Survivors
Jos, Nigeria, May 2013

Il Corano e la Croce

 

Dogo Nahawa è un villaggio di case di fango e tetti di zinco a mezz’ora di viaggio da Jos, capitale dello stato di Plateau, nordest della Nigeria. Era un villaggio. Adesso è un cimitero. I nomi dei 500 contadini massacrati a colpi di machete e di Kalashnikov sono incisi sulla corteccia dei cactus piantati nella terra rossa della fossa comune, segnata da una sbilenca croce di ferro e da una lapide di pietra “ai martiri cristiani”.
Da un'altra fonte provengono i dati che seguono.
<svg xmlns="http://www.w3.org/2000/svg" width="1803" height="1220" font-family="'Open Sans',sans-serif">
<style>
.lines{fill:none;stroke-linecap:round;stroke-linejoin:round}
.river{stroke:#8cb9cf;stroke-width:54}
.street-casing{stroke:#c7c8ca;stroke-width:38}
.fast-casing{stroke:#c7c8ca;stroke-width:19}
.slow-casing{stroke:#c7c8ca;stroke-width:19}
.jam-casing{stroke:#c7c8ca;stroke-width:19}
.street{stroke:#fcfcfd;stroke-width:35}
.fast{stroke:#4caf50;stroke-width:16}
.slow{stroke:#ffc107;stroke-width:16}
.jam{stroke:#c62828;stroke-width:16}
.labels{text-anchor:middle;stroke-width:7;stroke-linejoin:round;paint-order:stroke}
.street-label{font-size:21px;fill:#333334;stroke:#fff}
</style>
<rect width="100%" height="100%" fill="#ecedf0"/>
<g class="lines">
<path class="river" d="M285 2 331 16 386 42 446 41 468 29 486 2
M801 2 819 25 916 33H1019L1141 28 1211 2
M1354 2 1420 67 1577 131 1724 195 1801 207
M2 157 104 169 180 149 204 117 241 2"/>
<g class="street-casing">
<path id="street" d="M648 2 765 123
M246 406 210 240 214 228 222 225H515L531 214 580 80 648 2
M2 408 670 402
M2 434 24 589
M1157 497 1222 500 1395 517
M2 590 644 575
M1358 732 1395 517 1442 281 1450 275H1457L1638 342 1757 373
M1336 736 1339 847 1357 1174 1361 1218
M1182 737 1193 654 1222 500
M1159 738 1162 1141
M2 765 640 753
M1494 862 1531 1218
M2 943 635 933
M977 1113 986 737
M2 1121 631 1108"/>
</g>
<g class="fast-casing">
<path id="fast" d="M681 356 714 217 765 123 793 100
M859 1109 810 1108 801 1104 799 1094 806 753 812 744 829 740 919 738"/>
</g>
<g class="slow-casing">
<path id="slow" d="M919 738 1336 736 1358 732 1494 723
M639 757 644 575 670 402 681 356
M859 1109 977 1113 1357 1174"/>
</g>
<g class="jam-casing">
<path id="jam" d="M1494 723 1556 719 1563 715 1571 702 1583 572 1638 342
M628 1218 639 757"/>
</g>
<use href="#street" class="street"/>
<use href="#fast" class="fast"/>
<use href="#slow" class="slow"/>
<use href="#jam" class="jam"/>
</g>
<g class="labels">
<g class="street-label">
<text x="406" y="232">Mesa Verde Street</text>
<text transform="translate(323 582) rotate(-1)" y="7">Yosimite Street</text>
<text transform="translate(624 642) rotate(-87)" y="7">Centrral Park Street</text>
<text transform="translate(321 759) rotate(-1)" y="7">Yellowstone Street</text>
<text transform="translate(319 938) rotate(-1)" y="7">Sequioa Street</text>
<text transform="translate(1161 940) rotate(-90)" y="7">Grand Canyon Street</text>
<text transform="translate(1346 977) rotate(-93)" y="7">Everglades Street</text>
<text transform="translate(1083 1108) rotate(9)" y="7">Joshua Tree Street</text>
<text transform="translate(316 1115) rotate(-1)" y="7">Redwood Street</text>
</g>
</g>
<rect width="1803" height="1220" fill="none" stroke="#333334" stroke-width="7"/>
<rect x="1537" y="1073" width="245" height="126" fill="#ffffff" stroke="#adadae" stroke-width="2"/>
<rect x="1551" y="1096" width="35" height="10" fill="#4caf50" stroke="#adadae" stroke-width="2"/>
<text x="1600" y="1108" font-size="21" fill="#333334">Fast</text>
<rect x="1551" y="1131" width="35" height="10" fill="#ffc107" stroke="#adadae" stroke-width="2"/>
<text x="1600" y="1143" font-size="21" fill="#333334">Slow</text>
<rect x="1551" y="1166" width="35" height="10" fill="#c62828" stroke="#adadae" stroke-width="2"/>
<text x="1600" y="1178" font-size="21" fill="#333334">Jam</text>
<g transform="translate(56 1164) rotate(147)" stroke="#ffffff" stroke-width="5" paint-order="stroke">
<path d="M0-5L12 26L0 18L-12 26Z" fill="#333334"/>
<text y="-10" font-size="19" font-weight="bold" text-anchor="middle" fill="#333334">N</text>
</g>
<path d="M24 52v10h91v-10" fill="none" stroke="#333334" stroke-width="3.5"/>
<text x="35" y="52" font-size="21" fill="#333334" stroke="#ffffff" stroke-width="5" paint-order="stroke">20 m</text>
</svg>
Non sono tutti morti. Ci sono gli orfani scampati alla strage, accuditi da due suore irlandesi che si sforzano di sorridere e di giocare, di “lenire le ferite interne”, che non guariscono mai. Abigael, 11 anni, ha perso due fratelli. Elizabeth, 12, ha visto tutto: il fuoco, gli spari nella notte, le sorelle in un lago di sangue con la gola tagliata.

Ci sono i morti viventi, acquattati nei ruderi delle capanne incendiate.

Daniel Jik, 60 anni, è il capo del villaggio fantasma: “Sono sbucati senza preavviso, a centinaia, da quelle colline” racconta. “Io e mia moglie siamo fuggiti da una porta sul retro ma tutti i nostri 10 figli sono stati uccisi, fatti a pezzi o mitragliati”.

Lydia John sta seduta in disparte sul tronco di un albero, lo sguardo fisso nel vuoto: non c’è luce nei suoi occhi. Era una giovane donna di rara bellezza, in età da marito. Una cicatrice dalla testa allo zigomo le sfigura il viso e le mani sono due monconi rattrappiti. “Era buio e correvo a perdifiato. Mi hanno afferrato e hanno cominciato a colpirmi. Se ne sono andati perché mi credevano morta”.

Sull’altopiano il clima è salubre, il suolo fertile, le piogge abbondanti. Ma le campagne sono in abbandono, silenziose e spopolate. Lo slogan del Plateau, “terra della pace e del turismo”, suona sinistramente beffardo in uno degli stati della Federazione più colpiti dagli scontri a sfondo etnico e confessionale che da decenni insanguinano il Paese e che solo negli ultimi tre anni hanno mietuto più di quattromila vittime civili: un conflitto, sbrigativamente catalogato come guerra di religione tra cristiani e musulmani, che ha origini e risvolti molto più complessi.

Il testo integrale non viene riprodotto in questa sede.